Realizing the overwhelming need for understanding and direction, the Formans founded CCSA. To date, CCSA has launched a bimonthly professionally facilitated support group for family members and loved ones of substance abuse sufferers, hosted community education and awareness events and worked with yeshiva day schools and high schools to provide faculty training and parent and student programming.
The OU Impact Accelerator Grant, administered by Jenna Beltser and chaired by Ezra Friedberg, is a highly competitive award. Chosen from a pool of over 80 applicants, the process involves a rigorous online form, followed by interviews by the OU team and finally a formal pitch night. The Formans were selected along with three other projects to receive the $25,000 monetary award that is given at the end of a year during which they will meet periodically with professional mentors who will provide them with OU resources and network infrastructure. The awardees will take part in a customized curriculum in business skills, coaching, fundraising and implementation strategies over the next 10 months.
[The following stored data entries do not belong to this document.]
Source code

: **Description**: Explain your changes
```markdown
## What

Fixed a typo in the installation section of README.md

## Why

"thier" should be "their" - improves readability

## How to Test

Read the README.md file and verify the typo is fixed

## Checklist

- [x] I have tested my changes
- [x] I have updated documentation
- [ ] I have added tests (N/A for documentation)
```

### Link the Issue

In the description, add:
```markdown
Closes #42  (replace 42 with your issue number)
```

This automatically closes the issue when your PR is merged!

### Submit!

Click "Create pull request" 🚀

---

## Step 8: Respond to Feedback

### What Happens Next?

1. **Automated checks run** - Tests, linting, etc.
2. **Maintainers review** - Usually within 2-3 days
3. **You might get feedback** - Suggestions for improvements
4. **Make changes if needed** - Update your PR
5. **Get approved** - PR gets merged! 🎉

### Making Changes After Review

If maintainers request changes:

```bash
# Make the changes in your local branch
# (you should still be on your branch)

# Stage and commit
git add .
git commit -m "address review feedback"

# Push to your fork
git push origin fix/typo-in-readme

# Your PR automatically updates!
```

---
The grant will help the Formans implement more of their programs for wider audiences. In Bergen County, CCSA has presented programming at local junior and senior high schools along with representatives from the Bergen County prosecutor’s office, The Center for Alcohol and Drug Resources and Amudim Community Resources. The programs entitled “Help Our Children Make Good Choices” are specifically geared to eighth graders in advance of their entry into high school and 10th graders, who are confronted with difficult decisions as they become more independent, and especially as they begin to drive. The sessions deal with how to make good choices and the consequences of bad choices. The Formans have found the student audiences to be open and inquisitive. With the help of the grant, the Formans hope to take their presentations outside of Bergen County and to create an audio-visual presentation to accompany these programs.
In the planning stages for May 10 is their Second Annual Mental Health and Addiction Symposium. Featured in the program will be Rabbi Yakov Horowitz, founding dean of Yeshiva Darchei Noam of Monsey, who will speak about “Talking to Your Loved One So They Will Talk to You.” Rabbi Horowitz is also the founder and director of Project Y.E.S.—Youth Enrichment Service, which provides at-risk teens with a “big brother/sister” teen mentoring program, school and job counseling and placement, a parent mentoring program and the Kosher School Program designed to train educators in clinically proven methods of reaching out to children at risk. Lew Abrams, ACSW, LCSW, CASAC, will speak on the topic, “The Truth About Addiction: Myths, Misconceptions and How to Help.” Abrams has worked in addiction within the Orthodox Jewish community for over 35 years and served as the executive director of the Yadzkahn Center, an inpatient treatment center that addresses the needs of the Orthodox community. The program will be held at Ben Porat Yosef in Paramus.